A property of a body would always have to be some FORM of activity.

Clearly, infinite activity could not be a property of something, because it would have to be distinct from what it was a property of--which would mean that it would have to be somehow different--not to mention that it would have to be subordinate to the body (as we will see) to be a property of it, which is absurd in the case of Infinite Activity (on which absolutely every limited activity absolutely depends). Hence, a property has to be limited at least in form.

It is not NECESSARY, however, that a property also have a QUANTITY; but if it does not, this argues that the unifying energy of the body is somehow not quantified either.
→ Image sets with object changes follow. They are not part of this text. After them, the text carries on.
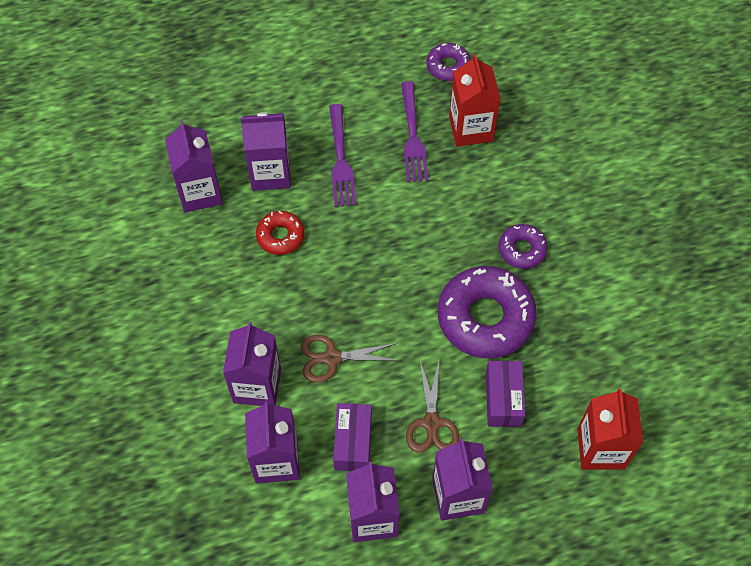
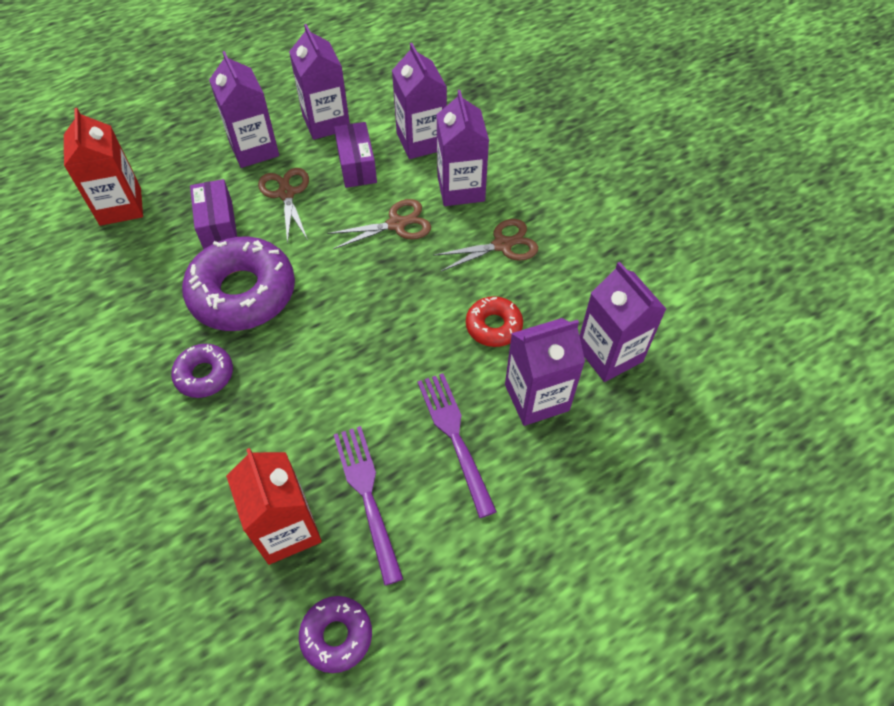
camera: 165 degrees right, 5 degrees down
none -> brown scissors [433,219,538,271]

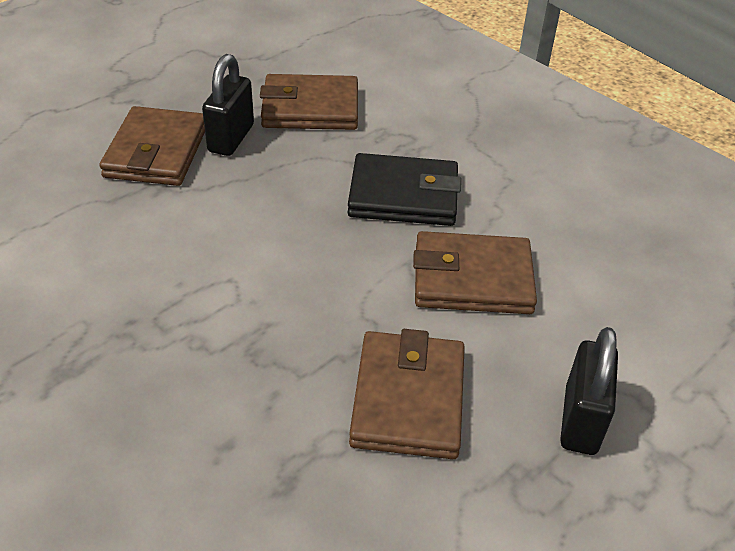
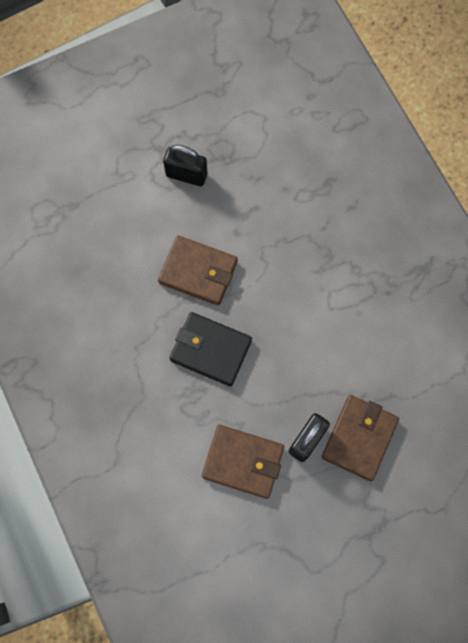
camera: 160 degrees left, 30 degrees up
brown wallet [349,329,465,459] -> none
black padlock [560,327,618,455] -> black padlock turned 75 degrees clockwise [163,145,207,186]

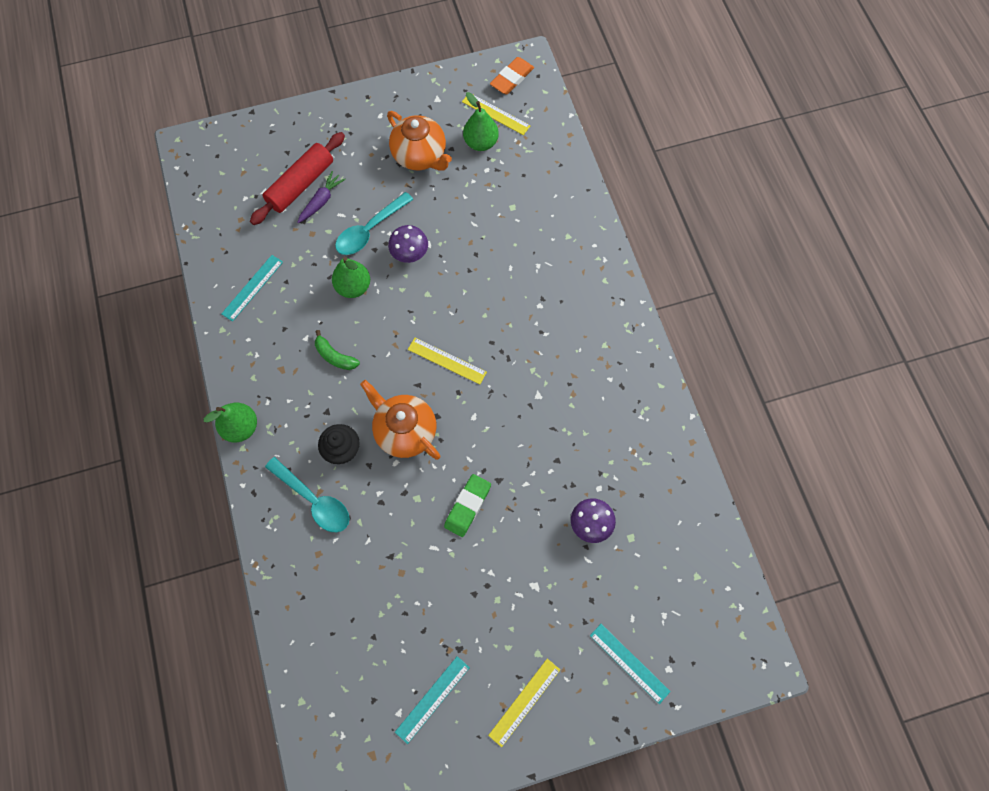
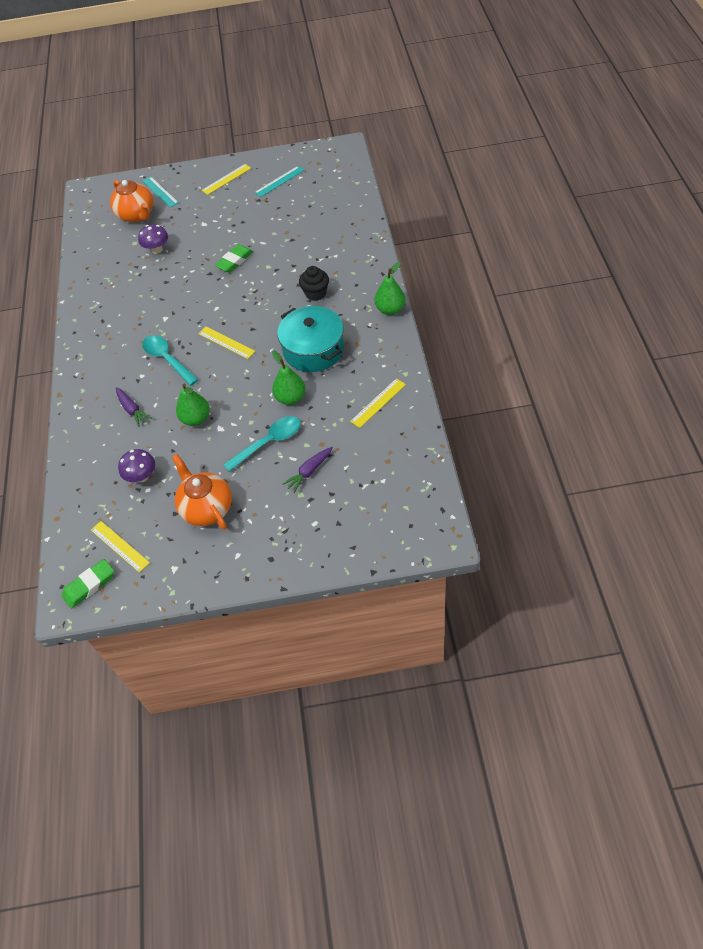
camera: 165 degrees left, 15 degrees down
turquoise ruler [221,255,283,322] -> yellow ruler [350,378,406,428]
red rolling pin [250,132,345,225] -> none
turquoise spoon [265,457,350,532] -> turquoise spoon moved to [142,335,198,386]
green banana [315,330,360,370] -> turquoise pot [277,306,344,372]
orange teapot [360,380,440,460] -> orange teapot moved to [110,180,153,222]
purple mushroom [388,225,428,263] -> purple mushroom moved to [118,449,155,483]
green pear [463,92,499,151] -> green pear moved to [176,383,210,426]
orange eraser [490,57,534,94] -> green eraser [62,559,114,608]
none -> purple carrot [116,387,152,427]

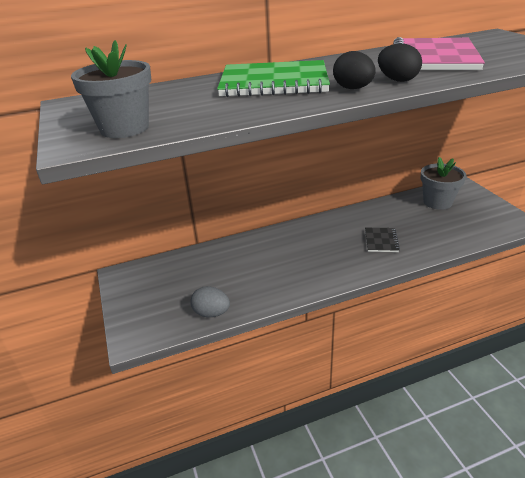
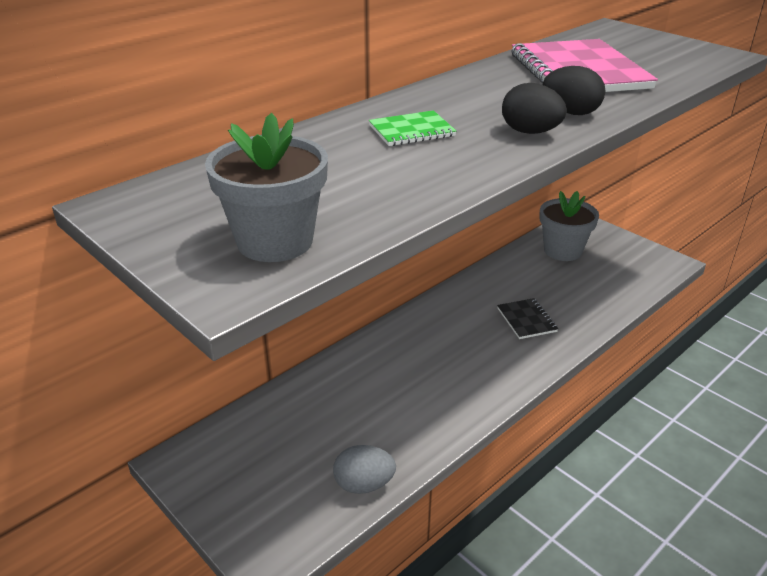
camera: 25 degrees left, 0 degrees up
green notebook [217,60,330,97] -> green notebook [369,110,456,146], size x0.47

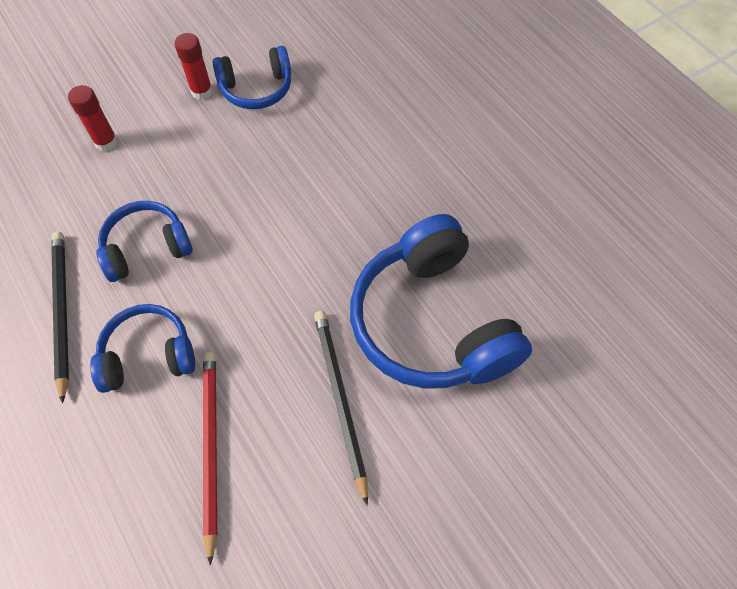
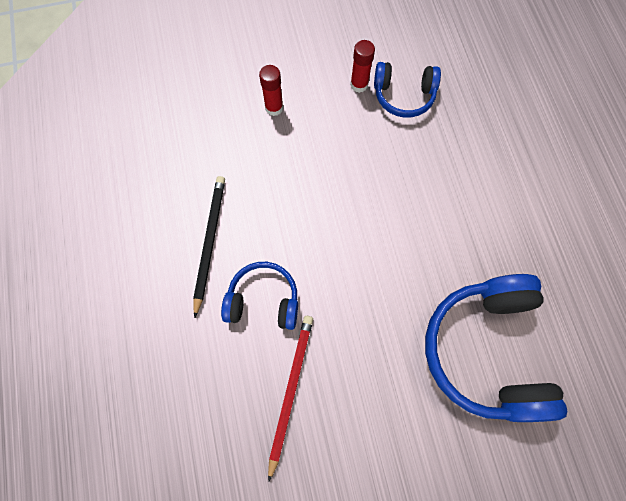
camera: 20 degrees right, 10 degrees up
blue headphones [96,201,193,282] -> none
black pencil [314,311,368,506] -> none

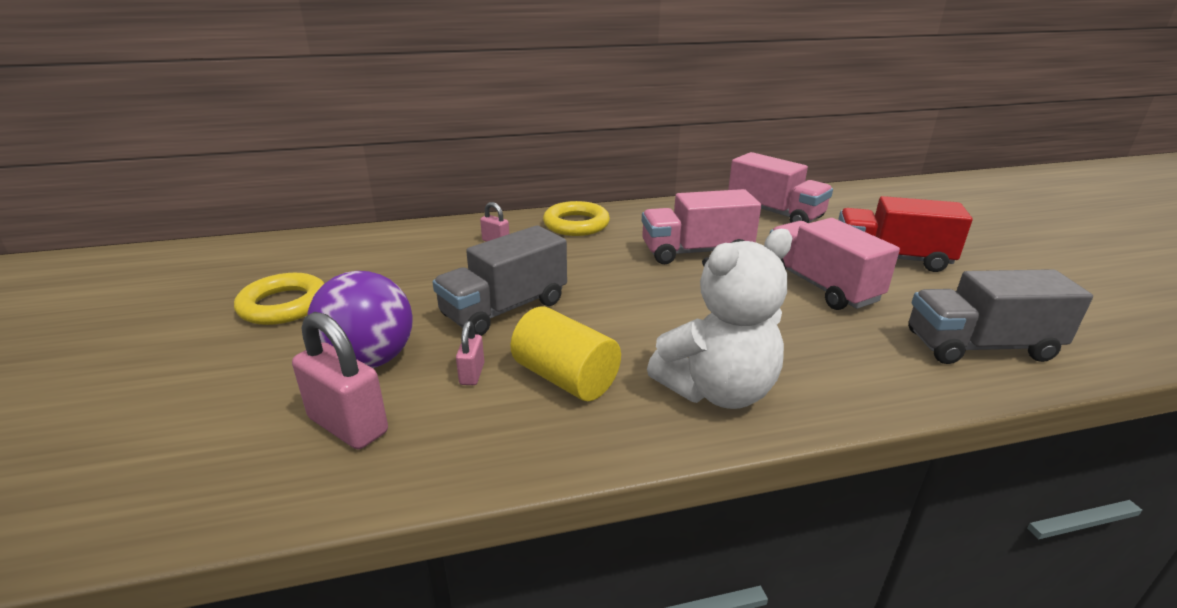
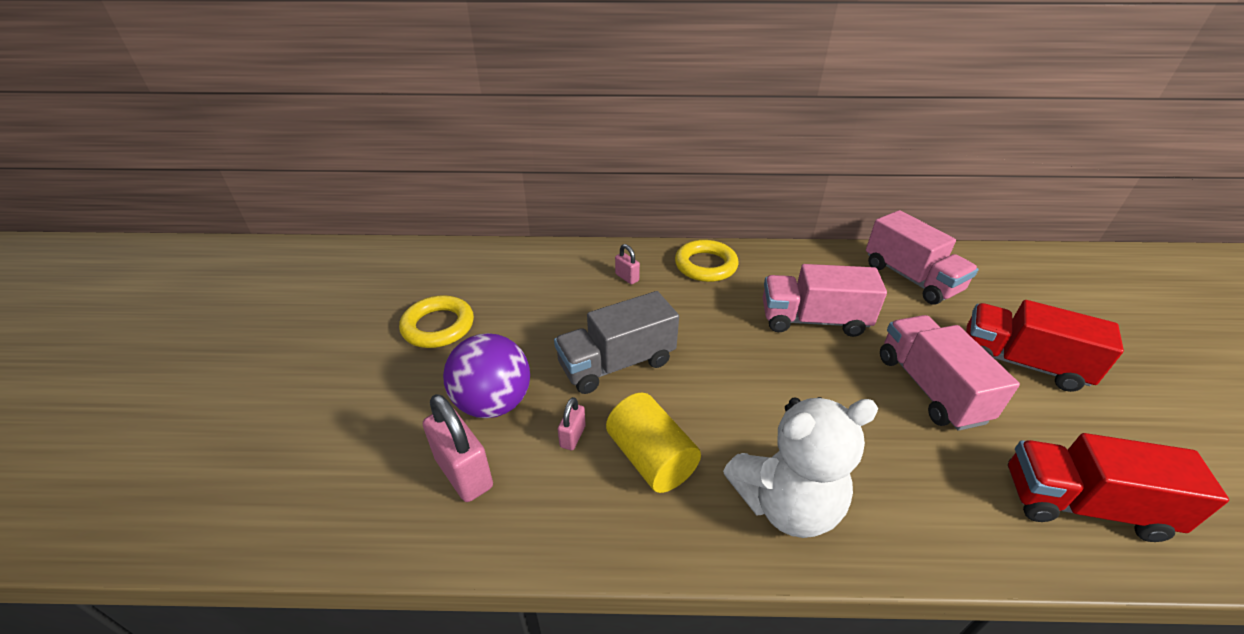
camera: 15 degrees right, 10 degrees up
grey truck [908,269,1093,364] -> red truck [1008,433,1229,542]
I bring this up because it turns out that human bodies do perform properties (thinking and choosing) that cannot be forms of energy (i.e. have no quantity and so cannot in principle be measured). The evidence for this is found in my book Living Bodies, where I also show how this argues that the unifying energy of the human body is basically not energy but has a quantitative "dimension" which is not necessary to it.

Generally speaking, however, properties of bodies will have definite quantities, and so will be forms of energy.

When a property is measurable (has a quantity) it is a form of energy.

This is not surprising. Since a body has a form of energy uniting its parts, and its parts are forms of energy united by their own forms of energy (the unifying energies of the subsystems), then you would expect that all of its behavior would also be as forms of energy.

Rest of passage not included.